Este dato, el más bajo desde el primer semestre de 2018, representa un descenso de 3,4 puntos porcentuales respecto al período anterior, perforando la barrera del 30% que muchos veían como un piso inquebrantable.
Dentro de estas cifras, la indigencia también mostró una leve mejora, ubicándose en el 6,3% y afectando a 2,9 millones de argentinos, un número similar a la población de una gran urbe como Rosario o Mendoza.
La explicación inicial de esta reducción radica en que el ingreso total familiar promedio creció un 18,3%, superando el aumento de la Canasta Básica Alimentaria (11,9%) y la Canasta Básica Total (11,3%) en el mismo período.
Lo realmente llamativo, según el economista Gonzalo Carrera, es que esta baja se dio en un contexto donde, por primera vez bajo la administración de Javier Milei, la Canasta Básica Total (CBT) promedio mensual (2,5%) superó a la inflación general (2,3%) durante el semestre.

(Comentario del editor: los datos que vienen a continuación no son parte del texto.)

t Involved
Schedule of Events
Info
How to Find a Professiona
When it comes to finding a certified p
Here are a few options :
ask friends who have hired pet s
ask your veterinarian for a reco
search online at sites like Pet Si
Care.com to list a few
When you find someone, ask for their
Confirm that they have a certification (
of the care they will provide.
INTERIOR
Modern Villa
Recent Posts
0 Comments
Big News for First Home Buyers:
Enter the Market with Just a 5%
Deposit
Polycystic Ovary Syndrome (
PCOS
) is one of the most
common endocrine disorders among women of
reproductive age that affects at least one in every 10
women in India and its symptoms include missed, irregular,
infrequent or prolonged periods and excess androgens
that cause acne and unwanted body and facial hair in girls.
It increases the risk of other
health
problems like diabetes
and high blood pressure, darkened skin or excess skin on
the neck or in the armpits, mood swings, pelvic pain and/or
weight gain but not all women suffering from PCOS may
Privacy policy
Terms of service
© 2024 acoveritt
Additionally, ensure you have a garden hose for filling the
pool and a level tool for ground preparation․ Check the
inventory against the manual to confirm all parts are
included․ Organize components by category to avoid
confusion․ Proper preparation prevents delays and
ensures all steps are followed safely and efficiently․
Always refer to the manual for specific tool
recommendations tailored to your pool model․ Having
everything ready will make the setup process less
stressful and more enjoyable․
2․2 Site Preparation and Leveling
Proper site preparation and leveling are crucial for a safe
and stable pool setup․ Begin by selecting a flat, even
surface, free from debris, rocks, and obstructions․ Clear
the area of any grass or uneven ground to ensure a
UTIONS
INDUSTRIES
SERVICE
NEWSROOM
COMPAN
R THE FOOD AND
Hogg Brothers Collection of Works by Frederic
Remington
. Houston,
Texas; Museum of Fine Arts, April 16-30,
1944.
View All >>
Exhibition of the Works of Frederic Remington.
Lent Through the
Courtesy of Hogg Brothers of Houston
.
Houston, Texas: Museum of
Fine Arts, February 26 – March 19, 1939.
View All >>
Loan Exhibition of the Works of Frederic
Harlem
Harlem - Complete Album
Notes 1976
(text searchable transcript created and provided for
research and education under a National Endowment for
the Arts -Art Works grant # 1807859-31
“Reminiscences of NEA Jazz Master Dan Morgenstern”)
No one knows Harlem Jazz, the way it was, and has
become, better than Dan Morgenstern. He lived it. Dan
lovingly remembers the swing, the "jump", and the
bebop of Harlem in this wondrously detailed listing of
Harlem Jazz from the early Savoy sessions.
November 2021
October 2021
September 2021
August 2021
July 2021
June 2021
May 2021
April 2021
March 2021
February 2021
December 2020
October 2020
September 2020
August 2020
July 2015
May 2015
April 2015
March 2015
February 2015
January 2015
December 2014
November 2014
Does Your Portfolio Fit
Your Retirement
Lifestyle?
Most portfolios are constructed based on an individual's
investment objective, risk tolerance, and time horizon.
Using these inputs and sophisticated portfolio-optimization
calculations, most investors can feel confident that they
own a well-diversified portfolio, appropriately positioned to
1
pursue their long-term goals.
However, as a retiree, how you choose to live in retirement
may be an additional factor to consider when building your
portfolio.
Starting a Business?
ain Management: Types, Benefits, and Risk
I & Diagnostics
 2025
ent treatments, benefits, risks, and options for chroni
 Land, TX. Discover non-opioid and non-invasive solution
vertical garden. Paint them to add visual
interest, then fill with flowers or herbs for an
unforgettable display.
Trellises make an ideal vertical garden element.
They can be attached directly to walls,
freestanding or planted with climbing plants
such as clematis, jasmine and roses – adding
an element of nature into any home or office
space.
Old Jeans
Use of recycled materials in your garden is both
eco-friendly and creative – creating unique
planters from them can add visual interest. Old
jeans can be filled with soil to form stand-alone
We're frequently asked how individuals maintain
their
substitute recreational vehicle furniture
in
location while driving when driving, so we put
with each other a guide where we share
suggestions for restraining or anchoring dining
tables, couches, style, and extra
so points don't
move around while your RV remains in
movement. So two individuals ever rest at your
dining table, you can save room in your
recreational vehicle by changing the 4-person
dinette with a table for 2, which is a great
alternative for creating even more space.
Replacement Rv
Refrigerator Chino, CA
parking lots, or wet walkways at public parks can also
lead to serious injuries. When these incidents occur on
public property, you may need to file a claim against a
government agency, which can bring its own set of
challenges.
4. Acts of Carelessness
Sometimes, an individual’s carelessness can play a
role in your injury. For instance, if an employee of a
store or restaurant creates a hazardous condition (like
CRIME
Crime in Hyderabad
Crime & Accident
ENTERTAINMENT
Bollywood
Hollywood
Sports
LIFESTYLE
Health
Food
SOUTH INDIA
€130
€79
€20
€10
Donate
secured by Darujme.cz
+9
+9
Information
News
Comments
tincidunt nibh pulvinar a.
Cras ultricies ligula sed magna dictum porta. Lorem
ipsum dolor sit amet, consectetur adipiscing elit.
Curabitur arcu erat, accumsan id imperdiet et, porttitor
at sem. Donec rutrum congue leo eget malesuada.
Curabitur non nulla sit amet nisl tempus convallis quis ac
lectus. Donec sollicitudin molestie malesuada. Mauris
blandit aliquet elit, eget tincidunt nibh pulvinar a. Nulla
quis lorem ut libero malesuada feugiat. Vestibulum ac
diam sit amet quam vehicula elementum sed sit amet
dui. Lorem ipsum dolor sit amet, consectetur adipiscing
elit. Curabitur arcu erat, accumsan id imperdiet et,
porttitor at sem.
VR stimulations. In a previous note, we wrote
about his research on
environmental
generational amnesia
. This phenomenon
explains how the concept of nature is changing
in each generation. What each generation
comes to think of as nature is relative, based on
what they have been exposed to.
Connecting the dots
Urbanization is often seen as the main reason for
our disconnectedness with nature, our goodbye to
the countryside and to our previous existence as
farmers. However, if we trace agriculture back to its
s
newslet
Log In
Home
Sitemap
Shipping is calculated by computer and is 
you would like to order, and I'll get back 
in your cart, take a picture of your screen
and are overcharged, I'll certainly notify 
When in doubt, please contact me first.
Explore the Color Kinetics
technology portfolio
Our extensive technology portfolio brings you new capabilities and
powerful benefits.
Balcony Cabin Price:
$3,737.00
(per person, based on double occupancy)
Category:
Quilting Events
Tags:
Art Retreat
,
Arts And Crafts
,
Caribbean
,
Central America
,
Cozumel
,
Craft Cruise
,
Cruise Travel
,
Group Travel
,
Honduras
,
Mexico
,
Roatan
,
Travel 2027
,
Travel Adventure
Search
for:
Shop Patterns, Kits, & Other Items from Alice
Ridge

Esto sugiere que, a pesar de la presión sobre los precios de los alimentos, los ingresos lograron resistir y, en promedio, mejorar la situación de los hogares.
En este marco, el Presidente Javier Milei ha afirmado haber sacado a “más de 30% de los argentinos” de la pobreza, equivalentes a unos 15 millones de personas.
Sin embargo, los datos oficiales del INDEC muestran que, desde el cierre de 2023 (último período de Alberto Fernández con 41,7% de pobreza y 19,3 millones de personas), la reducción real es de 6,2 millones de argentinos. Esta cifra, que supera la población total de la provincia de Córdoba, es significativa, pero dista de las aseveraciones presidenciales.